» **ЗАДАНИЕ**
Найдите в записях ниже все строки со словом «pink» и перепишите их без изменений.
------------
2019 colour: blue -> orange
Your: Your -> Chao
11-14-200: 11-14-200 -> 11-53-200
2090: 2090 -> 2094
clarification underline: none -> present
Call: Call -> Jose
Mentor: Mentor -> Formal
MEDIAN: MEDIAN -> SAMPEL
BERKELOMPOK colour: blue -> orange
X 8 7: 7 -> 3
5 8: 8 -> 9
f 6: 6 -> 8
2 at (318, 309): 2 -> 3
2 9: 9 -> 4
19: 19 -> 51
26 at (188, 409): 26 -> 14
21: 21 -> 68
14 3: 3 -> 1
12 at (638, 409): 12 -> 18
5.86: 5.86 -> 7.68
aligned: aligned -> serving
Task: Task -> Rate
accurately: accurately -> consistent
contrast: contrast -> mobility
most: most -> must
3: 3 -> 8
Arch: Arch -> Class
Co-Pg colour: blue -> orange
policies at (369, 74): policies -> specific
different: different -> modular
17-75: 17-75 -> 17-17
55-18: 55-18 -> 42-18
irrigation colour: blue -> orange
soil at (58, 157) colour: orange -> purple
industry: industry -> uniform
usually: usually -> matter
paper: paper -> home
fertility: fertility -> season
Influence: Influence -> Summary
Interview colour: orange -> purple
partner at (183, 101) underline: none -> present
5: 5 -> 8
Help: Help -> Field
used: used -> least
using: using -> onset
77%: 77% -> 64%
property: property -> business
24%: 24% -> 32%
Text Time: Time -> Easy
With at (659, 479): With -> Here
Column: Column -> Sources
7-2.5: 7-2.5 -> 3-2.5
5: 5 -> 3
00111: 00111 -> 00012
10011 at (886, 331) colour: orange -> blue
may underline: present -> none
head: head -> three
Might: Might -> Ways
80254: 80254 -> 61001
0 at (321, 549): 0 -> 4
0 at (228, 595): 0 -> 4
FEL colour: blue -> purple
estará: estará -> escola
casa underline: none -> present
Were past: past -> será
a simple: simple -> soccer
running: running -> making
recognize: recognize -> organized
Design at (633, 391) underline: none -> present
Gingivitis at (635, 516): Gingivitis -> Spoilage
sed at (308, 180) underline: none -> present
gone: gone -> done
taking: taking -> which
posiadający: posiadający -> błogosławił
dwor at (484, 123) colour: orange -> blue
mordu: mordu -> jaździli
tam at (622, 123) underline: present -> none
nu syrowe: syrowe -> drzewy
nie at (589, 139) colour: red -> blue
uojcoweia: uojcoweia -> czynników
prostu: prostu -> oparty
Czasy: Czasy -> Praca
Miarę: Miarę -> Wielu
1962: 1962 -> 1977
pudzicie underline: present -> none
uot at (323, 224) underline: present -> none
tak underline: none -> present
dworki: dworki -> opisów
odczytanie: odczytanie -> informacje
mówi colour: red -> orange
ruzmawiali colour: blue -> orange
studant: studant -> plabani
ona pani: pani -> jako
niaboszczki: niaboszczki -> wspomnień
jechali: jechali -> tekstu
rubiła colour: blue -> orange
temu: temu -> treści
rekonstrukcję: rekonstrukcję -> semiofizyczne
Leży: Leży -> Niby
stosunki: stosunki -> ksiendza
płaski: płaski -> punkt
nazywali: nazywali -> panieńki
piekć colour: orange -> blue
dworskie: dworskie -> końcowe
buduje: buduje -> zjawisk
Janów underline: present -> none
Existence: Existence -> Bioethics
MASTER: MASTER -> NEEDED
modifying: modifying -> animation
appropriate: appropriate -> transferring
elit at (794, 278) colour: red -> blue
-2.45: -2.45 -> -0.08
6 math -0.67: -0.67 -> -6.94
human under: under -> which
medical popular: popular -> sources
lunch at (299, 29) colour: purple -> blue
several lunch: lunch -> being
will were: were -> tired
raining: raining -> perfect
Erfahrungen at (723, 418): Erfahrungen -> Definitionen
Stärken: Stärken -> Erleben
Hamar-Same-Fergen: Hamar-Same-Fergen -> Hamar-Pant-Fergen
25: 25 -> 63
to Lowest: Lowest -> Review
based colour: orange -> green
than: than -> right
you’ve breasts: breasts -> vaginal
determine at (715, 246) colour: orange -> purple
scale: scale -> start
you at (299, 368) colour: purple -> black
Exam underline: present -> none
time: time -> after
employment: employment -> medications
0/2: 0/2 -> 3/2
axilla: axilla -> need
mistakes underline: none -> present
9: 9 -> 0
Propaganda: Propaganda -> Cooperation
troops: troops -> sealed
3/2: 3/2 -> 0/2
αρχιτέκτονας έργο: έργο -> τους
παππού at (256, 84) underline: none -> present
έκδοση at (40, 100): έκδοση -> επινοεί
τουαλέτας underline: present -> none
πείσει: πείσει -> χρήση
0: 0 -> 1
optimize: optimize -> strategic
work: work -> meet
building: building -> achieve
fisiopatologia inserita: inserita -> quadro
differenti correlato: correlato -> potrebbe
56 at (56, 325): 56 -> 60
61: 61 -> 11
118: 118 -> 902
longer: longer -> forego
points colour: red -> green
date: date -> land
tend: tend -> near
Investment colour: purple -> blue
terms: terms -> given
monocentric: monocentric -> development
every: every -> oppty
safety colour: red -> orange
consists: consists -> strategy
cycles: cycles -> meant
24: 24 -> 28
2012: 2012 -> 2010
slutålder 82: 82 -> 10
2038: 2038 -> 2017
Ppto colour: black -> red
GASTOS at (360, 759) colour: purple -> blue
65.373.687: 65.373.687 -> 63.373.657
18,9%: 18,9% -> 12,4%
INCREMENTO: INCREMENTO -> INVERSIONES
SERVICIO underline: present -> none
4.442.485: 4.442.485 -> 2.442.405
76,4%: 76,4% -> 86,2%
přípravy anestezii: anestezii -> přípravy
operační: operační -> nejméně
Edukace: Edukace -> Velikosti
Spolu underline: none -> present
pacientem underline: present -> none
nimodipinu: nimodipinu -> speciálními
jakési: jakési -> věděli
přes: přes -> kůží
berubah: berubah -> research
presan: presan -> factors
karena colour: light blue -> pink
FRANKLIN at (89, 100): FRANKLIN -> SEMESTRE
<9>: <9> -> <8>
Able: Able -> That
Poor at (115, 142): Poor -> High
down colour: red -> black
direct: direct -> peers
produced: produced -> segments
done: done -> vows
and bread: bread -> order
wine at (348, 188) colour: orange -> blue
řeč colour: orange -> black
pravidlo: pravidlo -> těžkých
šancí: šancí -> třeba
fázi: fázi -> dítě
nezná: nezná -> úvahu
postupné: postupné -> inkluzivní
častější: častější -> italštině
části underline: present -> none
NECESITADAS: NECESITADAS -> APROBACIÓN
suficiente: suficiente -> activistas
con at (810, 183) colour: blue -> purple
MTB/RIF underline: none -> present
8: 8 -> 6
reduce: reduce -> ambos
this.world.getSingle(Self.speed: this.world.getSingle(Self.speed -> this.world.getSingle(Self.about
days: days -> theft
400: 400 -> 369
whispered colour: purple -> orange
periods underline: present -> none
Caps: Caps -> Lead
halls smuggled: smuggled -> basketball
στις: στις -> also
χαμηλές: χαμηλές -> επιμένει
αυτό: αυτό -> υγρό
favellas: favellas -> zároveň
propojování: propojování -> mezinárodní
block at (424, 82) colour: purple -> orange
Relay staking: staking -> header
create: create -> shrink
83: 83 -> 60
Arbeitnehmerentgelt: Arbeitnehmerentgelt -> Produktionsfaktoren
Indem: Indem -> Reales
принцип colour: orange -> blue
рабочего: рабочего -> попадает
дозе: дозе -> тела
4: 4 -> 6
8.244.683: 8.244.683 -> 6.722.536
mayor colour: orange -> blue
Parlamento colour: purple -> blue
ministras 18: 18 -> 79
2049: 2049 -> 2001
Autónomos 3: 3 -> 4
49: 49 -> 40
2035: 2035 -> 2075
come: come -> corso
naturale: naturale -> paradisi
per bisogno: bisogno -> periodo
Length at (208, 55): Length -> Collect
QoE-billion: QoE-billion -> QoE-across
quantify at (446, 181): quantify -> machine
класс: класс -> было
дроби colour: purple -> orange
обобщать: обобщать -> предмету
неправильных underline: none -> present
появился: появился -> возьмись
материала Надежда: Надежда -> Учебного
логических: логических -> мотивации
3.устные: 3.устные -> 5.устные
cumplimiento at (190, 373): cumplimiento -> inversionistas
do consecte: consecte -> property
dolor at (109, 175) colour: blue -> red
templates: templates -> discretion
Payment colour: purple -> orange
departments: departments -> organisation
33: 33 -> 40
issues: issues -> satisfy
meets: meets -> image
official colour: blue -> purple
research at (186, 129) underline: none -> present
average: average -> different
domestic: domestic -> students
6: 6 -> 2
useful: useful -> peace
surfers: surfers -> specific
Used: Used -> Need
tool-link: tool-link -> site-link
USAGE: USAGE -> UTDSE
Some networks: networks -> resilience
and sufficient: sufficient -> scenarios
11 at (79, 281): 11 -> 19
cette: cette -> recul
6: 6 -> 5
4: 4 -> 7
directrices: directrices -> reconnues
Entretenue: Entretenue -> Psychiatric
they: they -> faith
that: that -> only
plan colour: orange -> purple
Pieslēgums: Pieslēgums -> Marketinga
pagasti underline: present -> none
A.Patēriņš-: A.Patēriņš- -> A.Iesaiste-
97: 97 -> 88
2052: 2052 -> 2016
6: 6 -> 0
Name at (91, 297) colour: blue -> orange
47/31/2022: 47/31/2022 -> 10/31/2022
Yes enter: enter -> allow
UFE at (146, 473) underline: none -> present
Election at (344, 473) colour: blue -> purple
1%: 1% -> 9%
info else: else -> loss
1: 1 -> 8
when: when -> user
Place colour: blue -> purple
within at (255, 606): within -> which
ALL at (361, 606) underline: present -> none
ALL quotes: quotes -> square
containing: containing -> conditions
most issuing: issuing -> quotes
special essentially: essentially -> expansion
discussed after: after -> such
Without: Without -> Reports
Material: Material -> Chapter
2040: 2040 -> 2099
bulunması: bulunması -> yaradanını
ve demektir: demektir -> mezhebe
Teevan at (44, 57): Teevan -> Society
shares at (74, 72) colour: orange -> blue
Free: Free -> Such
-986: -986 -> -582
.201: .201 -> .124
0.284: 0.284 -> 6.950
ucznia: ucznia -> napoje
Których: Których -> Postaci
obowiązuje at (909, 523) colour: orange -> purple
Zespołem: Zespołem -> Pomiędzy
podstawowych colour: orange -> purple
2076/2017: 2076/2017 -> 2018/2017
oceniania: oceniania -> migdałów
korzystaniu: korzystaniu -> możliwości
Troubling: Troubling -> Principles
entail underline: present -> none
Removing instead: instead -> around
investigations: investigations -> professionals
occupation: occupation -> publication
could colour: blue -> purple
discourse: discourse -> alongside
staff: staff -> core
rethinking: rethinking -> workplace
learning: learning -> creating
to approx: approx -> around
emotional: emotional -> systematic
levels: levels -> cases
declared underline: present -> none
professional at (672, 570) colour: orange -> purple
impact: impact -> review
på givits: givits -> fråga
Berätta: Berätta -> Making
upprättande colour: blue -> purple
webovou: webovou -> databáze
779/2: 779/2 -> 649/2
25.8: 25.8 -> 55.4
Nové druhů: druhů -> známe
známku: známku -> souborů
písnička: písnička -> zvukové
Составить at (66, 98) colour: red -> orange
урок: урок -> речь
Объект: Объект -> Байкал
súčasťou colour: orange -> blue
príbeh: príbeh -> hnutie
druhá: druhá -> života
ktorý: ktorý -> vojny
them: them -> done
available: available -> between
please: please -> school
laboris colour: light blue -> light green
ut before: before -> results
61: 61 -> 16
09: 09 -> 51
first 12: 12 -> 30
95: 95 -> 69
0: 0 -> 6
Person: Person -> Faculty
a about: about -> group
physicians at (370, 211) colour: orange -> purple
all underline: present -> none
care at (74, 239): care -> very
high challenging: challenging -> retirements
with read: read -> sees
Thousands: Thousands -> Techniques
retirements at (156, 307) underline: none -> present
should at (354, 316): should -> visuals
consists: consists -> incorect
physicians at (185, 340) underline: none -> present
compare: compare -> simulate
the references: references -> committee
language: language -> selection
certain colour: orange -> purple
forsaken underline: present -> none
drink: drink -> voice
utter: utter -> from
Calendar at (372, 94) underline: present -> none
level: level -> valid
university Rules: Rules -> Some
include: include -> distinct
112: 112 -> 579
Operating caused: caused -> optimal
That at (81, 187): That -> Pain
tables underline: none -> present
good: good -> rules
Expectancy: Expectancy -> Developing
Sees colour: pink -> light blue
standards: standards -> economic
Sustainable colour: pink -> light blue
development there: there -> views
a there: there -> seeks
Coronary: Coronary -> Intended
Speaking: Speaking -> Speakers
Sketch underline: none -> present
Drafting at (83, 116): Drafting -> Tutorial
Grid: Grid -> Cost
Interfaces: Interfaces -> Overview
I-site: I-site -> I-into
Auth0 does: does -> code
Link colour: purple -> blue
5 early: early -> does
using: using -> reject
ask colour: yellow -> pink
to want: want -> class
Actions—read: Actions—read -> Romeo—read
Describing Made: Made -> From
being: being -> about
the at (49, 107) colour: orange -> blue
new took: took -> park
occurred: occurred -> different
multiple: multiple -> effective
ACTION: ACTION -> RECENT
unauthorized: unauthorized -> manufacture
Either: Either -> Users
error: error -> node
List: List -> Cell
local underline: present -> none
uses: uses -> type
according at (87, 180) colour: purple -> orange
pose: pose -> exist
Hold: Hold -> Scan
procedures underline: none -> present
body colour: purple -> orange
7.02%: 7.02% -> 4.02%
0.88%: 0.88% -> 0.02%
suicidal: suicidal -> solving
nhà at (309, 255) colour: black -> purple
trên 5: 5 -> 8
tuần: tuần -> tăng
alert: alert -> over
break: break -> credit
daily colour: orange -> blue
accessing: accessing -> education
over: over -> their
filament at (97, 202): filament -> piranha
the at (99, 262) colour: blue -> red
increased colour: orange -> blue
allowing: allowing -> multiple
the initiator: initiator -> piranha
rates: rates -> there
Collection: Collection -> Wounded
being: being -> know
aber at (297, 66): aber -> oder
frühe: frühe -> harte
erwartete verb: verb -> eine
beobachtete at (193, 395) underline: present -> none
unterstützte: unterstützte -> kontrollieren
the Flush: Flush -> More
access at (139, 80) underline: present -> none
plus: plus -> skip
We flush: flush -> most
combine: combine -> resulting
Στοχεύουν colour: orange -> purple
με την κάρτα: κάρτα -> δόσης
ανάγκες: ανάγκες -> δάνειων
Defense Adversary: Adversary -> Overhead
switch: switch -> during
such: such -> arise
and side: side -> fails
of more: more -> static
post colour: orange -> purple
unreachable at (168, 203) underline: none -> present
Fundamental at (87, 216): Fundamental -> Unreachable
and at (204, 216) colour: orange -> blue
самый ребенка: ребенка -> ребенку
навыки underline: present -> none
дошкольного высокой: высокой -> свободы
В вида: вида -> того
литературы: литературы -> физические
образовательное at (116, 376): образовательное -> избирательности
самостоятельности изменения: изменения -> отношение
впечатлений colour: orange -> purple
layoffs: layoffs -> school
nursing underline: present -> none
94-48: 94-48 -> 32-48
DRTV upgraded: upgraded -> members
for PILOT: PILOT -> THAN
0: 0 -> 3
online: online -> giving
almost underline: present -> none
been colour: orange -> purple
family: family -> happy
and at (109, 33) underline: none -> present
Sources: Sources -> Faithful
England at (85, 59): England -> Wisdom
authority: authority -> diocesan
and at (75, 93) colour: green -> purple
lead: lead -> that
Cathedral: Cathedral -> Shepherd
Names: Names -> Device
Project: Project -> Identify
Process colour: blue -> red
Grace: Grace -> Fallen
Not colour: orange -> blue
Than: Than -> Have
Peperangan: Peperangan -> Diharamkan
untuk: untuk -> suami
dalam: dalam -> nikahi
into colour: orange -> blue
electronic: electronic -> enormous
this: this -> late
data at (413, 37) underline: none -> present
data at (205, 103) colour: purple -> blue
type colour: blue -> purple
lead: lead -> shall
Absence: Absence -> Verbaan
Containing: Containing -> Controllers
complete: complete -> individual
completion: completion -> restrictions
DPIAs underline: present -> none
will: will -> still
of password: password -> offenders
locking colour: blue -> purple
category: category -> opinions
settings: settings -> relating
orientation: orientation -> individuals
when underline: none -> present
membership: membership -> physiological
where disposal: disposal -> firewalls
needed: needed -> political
------------
» **ОТВЕТ**
karena colour: light blue -> pink
Sees colour: pink -> light blue
Sustainable colour: pink -> light blue
ask colour: yellow -> pink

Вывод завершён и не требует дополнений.